Tours offer nostalgic look at main ’64 Olympics venue

Kyodo

Tours of the facilities at National Olympic Stadium, the main venue for the 1964 Summer Games, are finding new popularity now that the Olympics will be coming back to Tokyo in 2020.

One of the backstage tours last week drew the full 20 people allowed, including families, a group of young women and some people old enough to remember the 1964 Olympics.

The visitors walked through the facilities for an hour and a half despite the 31.5-degree heat baking Shinjuku Ward.

The redesign of the stadium is scheduled to get under way next July, so some people wanted to see it to remember its heyday, when it basked in Olympic glory under the eyes of the entire world.

The first facility the group was guided to was the Prince Chichibu Memorial Sports Museum. Displayed there are medals, the red blazers the Japanese team wore during the opening ceremonies and other Olympic memorabilia.

The tour moved on to the 2.1-meter-high, 2.6-ton cauldron that held the Olympic flame throughout the games, prompting the tourists to scramble to take photographs of the vaselike receptacle. Some were surprised at how big it is when viewed up close.
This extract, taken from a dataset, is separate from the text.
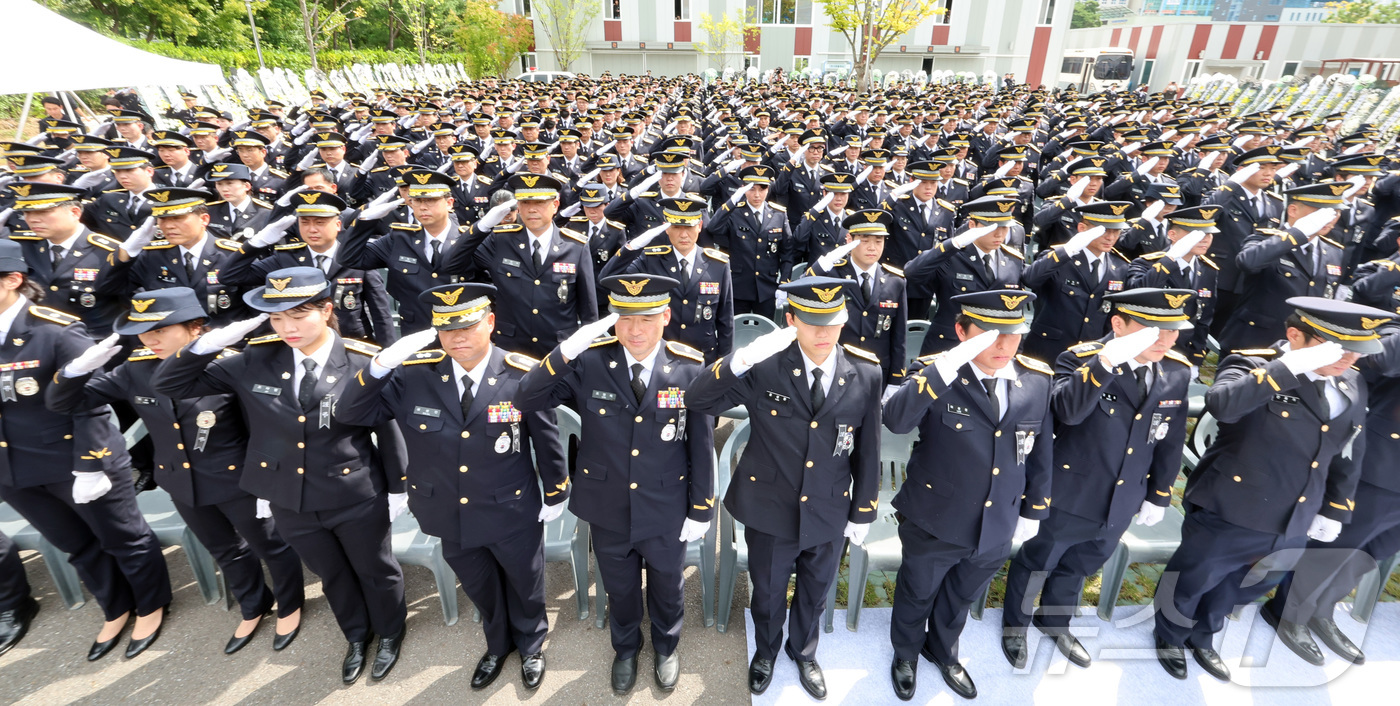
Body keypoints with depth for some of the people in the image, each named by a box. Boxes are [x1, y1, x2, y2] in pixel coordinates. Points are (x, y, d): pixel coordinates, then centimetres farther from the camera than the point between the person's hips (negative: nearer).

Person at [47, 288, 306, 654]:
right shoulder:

To conclude the tour, the group entered the VIP room used by the Imperial family and Japanese and foreign dignitaries, occupied by a stately sofa.

In the locker room, visitors get to hear the buzzer that was used to announce the start of events, offering the same experience that the athletes went through before they entered the arena.
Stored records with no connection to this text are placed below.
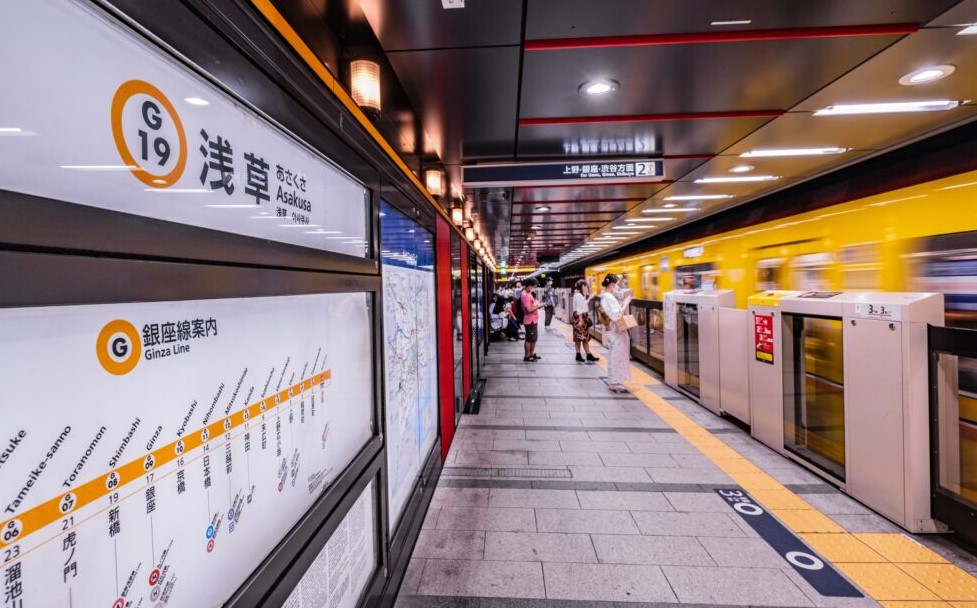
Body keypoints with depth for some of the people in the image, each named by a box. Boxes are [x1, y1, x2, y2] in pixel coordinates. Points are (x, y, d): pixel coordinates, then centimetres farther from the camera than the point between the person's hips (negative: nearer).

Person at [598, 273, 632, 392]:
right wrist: (626, 303, -17)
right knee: (616, 357, -1)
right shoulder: (609, 298, -21)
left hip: (614, 331, 10)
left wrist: (623, 303, 8)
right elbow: (616, 316, -25)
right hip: (616, 332, -10)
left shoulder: (605, 296, 10)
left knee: (614, 357, 16)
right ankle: (614, 383, 9)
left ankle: (613, 381, 26)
“At that time (the 1964 Olympics), the entrance fee was very high, so I couldn’t see the arena,” recalled Yaoki Shuto, 74, from Nerima Ward, Tokyo. “Finally, I can see the uniforms and the Olympic cauldron for myself.”

The 1964 Olympics represented a watershed moment for Japan, marking its rise from the ashes of World War II to become a major economic power.
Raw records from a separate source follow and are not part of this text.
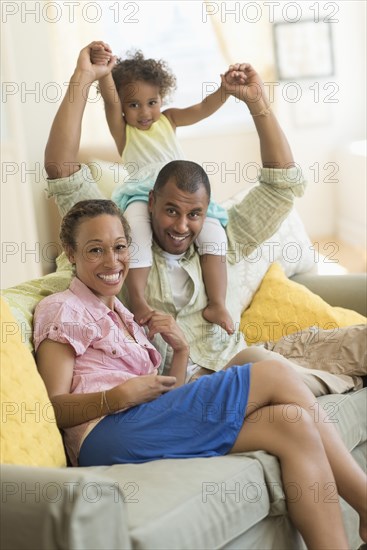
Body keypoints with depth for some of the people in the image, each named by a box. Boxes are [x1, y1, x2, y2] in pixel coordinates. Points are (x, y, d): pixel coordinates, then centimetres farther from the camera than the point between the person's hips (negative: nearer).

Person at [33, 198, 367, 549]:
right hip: (108, 432, -8)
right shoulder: (63, 310, 6)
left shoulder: (122, 317, 29)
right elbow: (54, 408, -6)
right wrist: (122, 395, -19)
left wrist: (181, 350, 4)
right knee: (277, 376, -15)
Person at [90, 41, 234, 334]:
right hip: (142, 195, -4)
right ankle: (138, 302, -40)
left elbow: (204, 108, 3)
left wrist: (225, 89, -17)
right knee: (135, 223, -35)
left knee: (213, 231, -19)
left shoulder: (168, 120, 17)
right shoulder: (122, 130, 8)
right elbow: (110, 100, -11)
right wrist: (102, 68, -30)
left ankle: (217, 304, -21)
The National Stadium facilities have been open to the public since 2010, offering five to seven tours per month and up to three a day, at a maximum of 20 people each.

Tickets cost ¥1,000 for adults and ¥500 for students. Children not yet in school get in for free.

Reservations are accepted via the website of the Prince Chichibu Memorial Sports Museum.

The new national stadium will have a retractable roof and seat 80,000 people. It is expected to be ready in March 2019.